Both of them were pretty much left to their own devices after the armistice of 8 May 1945; the German forces were disintegrating, and there was no organised effort to reintegrate them. My paternal grandfather was, IIRC, in Austria at the time of the armistice. From the anecdotes I’ve been told, he “was given by someone” (I’m not sure if the true story is that he stole, but that’s what I’ve been told) a bicycle and managed to ride on it from Austria to the region in Germany where he was originally from. He reunited with his family there and found a civilian job. Had to go through the denazification procedure a few years later but was never a prisoner of war.

My maternal grandfather was in Czechia at the time of the armistice. He managed to get civilian clothing and also tried to make his way into Germany, but was arrested by Czech militia and identified as a German. Luckily for him, they took him for a Wehrmacht (i.e., regular army) soldier, not the SS member that he was; there was a rule in the SS that men would get a tattoo with their service number and blood group, but owing to some failure of the bureaucracy he had never got that tattoo. So he was treated as a Wehrmacht prisoner, handed over by the Czech to the Soviets and was imprisoned in a POW camp in Poland for a year or so. Had he been identified as SS, he would certainly have received much harsher treatment. His then girlfriend, later wife, my grandmother, was less lucky; she worked as a secretary in a German army office on the Balkans during the war, got into Soviet captivity and spent four years in a coal mine in the Ural mountains before being repatriated the day before Christmas Eve 1949. That’s at least the story I’ve been told.

That “whatever we were fighting for” explains why we withdrew. We spent more than ten years in Vietnam and never had a clear strategy. It wasn’t like the Philippines where we had a clear goal of kicking the Japanese out. We couldn’t kick the Vietnamese out of Vietnam.

I knew a former German soldier who settled here after the war. He had been shipped to Idaho or somewhere to dig potatoes and got shipped to UK, landed at Tilbury, England in 1947. On landing, he was handed a cup of tea. “Hmm, not bad,” he thought.
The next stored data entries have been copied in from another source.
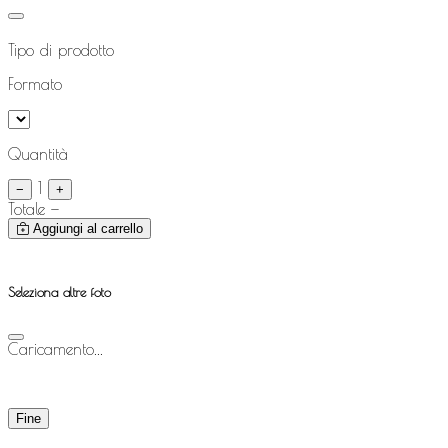
Tipo di prodotto
Formato
Quantità
1
−
+
Totale
—
Aggiungi al carrello
Seleziona altre foto
Caricamento...
Fine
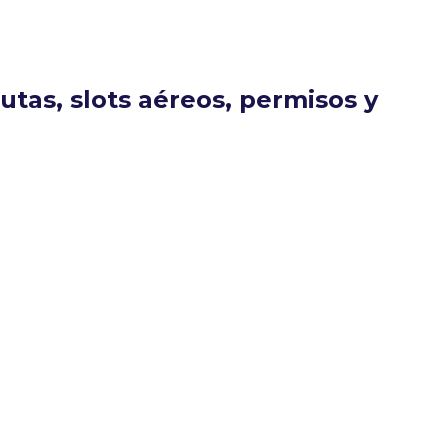
tas, slots aéreos, permisos y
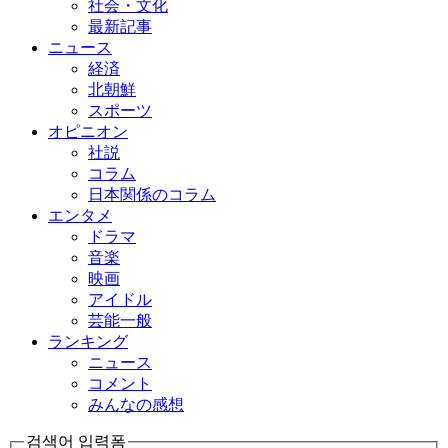
社会・文化
最新記事
ニュース
経済
北朝鮮
スポーツ
オピニオン
社説
コラム
日本関係のコラム
エンタメ
ドラマ
音楽
映画
アイドル
芸能一般
ランキング
ニュース
コメント
みんなの感想
검색어 입력폼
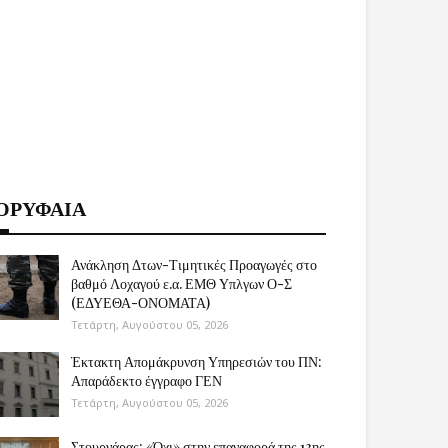
ΟΡΥΦΑΙΑ
Ανάκληση Δτων-Τιμητικές Προαγωγές στο
βαθμό Λοχαγού ε.α. ΕΜΘ Υπλγων Ο-Σ
(ΕΔΥΕΘΑ-ΟΝΟΜΑΤΑ)
Τετάρτη, Αυγούστου 05, 2026
Έκτακτη Απομάκρυνση Υπηρεσιών του ΠΝ:
Απαράδεκτο έγγραφο ΓΕΝ
Τετάρτη, Αυγούστου 05, 2026
Στουρνάρας: «Όχι» στην επαναφορά της 13ης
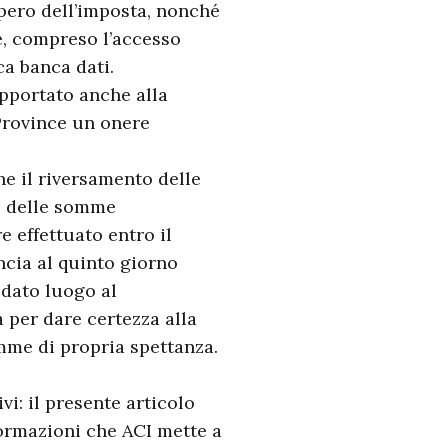
cupero dell’imposta, nonché
le, compreso l’accesso
a banca dati.
apportato anche alla
Province un onere
e il riversamento delle
e delle somme
 effettuato entro il
ncia al quinto giorno
 dato luogo al
a per dare certezza alla
mme di propria spettanza.
vi: il presente articolo
formazioni che ACI mette a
His home was in the Soviet zone and his family had got word to him that the Russians were shipping all returned PoWs off to Russia - especially if they had been in the Waffen SS, as he had. So he stayed. He was still officially classed as a prisoner for some years, until 1949, I think he said.
Many Italians also stayed after the war, they worked in the brickfields at Luton.

Unless I’m dramatically mistaken, the Foreign Legion is, and always has been all-volunteer. What happened if I read it right is that a lot of former Waffen SS soldiers basically avoided any sort of reckoning by joining up in the French Foreign Legion, and so did a lot of other former German soldiers. The French sent the Legion to Vietnam in 1946, so quite a few former Germans (and likely a lot of other WWII vets from other nations) fought there.

I think the Byzantines were a bit more serious about it.

Oh, international law isn’t especially good at holding individuals to account. But that’s not really its point. It’s only very recently that this was even contemplated, and it’s still a pretty marginal topic in international law. International law is mainly about relations between states, and it mainly holds states to account. North Korea is an international pariah, beset by sanctions on all sides. That’s a product of international law at work.

Volunteers yes, but heavily prompted: staying in a barren land with barbed wires before going to a home now razed, family killed and in Russian occupation zone or signing up for 3 hot meals, heated rooms and better sanitation?